Kaila Austin, an independent scholar, will conduct an oral history and archive project with the descendants of U.S. Colored Troops in two small African American communities, Norwood and Lovetown, which began as Reconstruction-era settlements outside Indianapolis in 1872. The founders were veterans from Kentucky, drawn to the area due to its proximity to Camp Fremont, home of the 28th Infantry, Indiana’s only U.S. Colored Troops regiment. Norwood and its partner community Lovetown were affluent, independent Freetowns until they were annexed into Indianapolis in 1912. Today more than 15 descendant families still live on the lots their ancestors purchased over a century and a half ago. Because of their stability, each family has home-based archives dating back to Emancipation, tracking nearly every person and story in their extensive history. This grant will allow for Austin and a team of scholars to discover more about how this resilient community has retained its history, culture and spirit, often in the face of unrelenting injustice.

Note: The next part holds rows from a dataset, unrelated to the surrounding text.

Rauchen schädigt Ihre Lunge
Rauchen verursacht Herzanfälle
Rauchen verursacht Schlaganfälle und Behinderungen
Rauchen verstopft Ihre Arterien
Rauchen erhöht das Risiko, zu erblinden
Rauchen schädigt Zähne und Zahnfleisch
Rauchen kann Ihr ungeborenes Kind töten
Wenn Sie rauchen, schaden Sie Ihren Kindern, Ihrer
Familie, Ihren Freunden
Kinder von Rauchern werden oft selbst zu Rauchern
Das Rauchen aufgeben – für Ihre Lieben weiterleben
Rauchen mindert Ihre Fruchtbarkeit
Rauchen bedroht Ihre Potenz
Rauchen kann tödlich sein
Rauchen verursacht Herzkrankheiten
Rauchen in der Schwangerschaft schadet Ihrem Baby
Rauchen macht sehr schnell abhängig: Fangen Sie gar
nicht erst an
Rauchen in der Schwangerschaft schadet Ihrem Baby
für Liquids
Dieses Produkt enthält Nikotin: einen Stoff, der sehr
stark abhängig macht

Kaila Austin is an Indianapolis-based public historian, writer and artist who runs a consulting firm that helps historical African American communities mobilize their histories to save their ancestral spaces. With the support of the Andrew W. Mellon Foundation, the Association of African American Museums recently appointed her to a working group that will collaborate with museum-industry experts to address key challenges of the African American–focused museum field. Austin has served as a Burroughs-Wright Emerging Professional Fellow for the Association of African American Museums and as a fellow in the Indiana Arts Commission’s On-Ramp Creative Entrepreneur Accelerator. She holds a degree in art history, painting and African American and African Diaspora studies from Indiana University.